Anarchy Rules! Exeter researcher to speak at conference opened by President of Iceland

Alex Prichard will be visiting Reykjavik for three days from the 18 - 20 October for a series of talks and discussions on the relevance of anarchist theory to contemporary politics.

Alex Prichard, along with Ruth Kinna and Thomas Swann, from Loughborough University, will be speaking to left-wing activists and Pirate Party members about how anarchist organising can help re-think what constitutions can be and how they can support social change.

The researchers will also speak at a conference at Reykjavik University convened by Katrin Oddsdottir, CEO of the campaign group The Constitutional Society and Attorney to the District Court. The conference, held on the 20th of October, will be opened by the President of Iceland, Guðni Th. Jóhannesson.

The conference at Reykjavik University will include contributions from noted legal scholars Laurence Lessig (Harvard University) and David Carrillo (UC Berkley) and communications expert Arne Hintz (Cardiff University). The researchers from the UK will discuss the problems with modern politics, pointing towards solutions that can be found in radical ideas of constitutionalism and democracy, highlighting the role of social media in realising these.

Historically, anarchist politics has promoted values of participation and deliberation in democratic decision making and is committed to empowering people (especially marginalised groups and individuals) by adopting non-hierarchical, 'leaderless' principles.

The researchers, who are working on a larger project that explores anarchism and constitutional politics with radical left groups in the UK, aim to question how constitutions are used in mainstream politics.

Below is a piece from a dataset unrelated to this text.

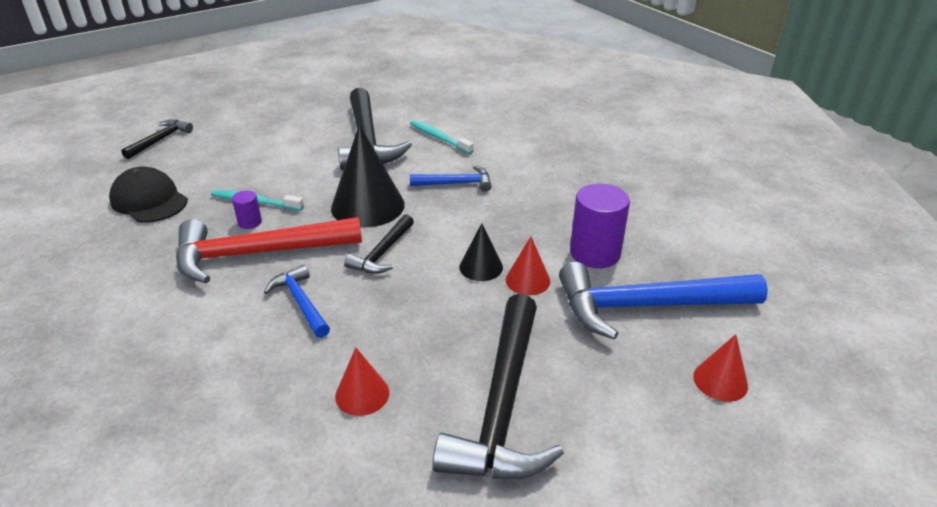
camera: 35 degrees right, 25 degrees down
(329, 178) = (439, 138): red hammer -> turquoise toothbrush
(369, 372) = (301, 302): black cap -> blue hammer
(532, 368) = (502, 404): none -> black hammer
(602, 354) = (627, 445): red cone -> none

They will suggest that examples such as the Occupy movement of 2011 show how rules and constitutions play important and necessary roles in anarchist politics and in left-wing politics in general.

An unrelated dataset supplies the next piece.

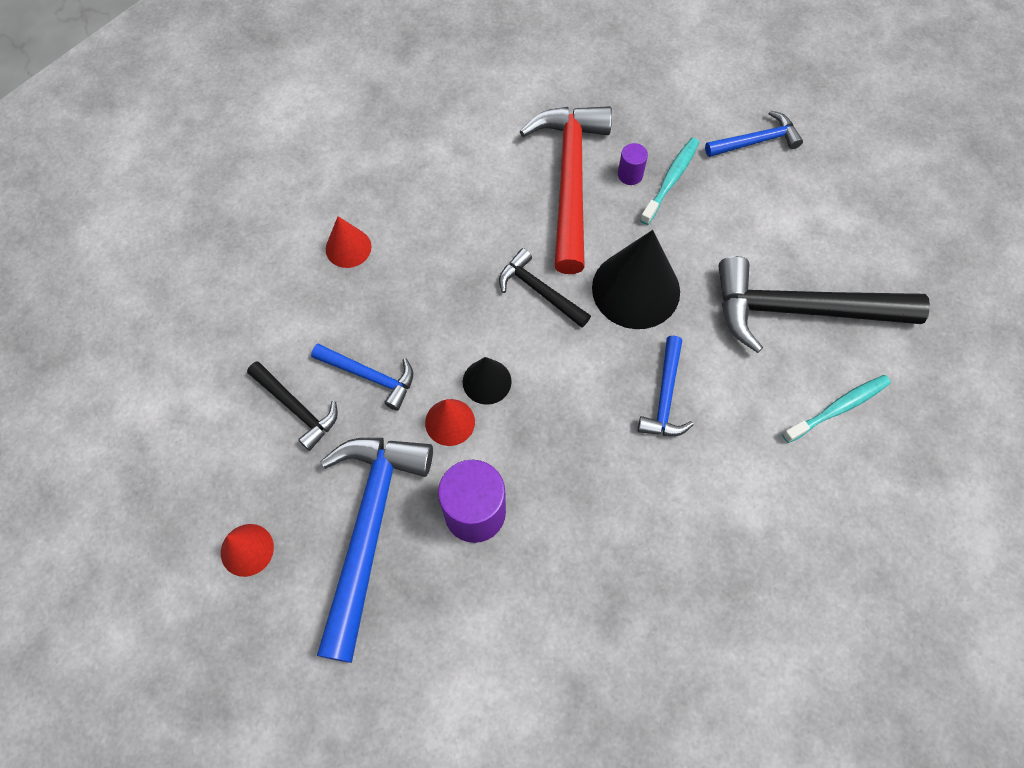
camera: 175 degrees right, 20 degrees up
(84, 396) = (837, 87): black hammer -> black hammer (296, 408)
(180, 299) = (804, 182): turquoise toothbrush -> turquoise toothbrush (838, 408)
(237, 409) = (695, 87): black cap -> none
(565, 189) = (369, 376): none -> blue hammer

The research is funded by the Economic and Social Research Council as part of the Transformative Research scheme.

Ruth Kinna, the lead researcher on the project and Professor of Political Theory at Loughborough University, said: ‘Constitutions have typically been used to establish systems of domination through hierarchy, something anarchists are opposed to. But we believe that thinking about constitutional practices in new ways can help everyone interested in anarchist organising think creatively about rule-making.’

Alex Prichard, Senior Lecturer in International Relations at the University of Exeter, added: ‘Even anarchists who reject constitutions have rules. The criticisms anarchists have of how rules operate in mainstream politics are reasons to think about how the openness and flexibility of anarchist organising can be used to support egalitarian, libertarian and democratic principles.’

Thomas Swann, Research Associate at Loughborough University, said: ‘The questions raised by this research are particularly relevant in Iceland, where innovative crowd-sourcing methods have been experimented with in trying to write a new constitution. With the potential of success for the Pirate Party in the upcoming elections, new forms of participation and democracy are becoming increasingly important, and not just for Iceland.’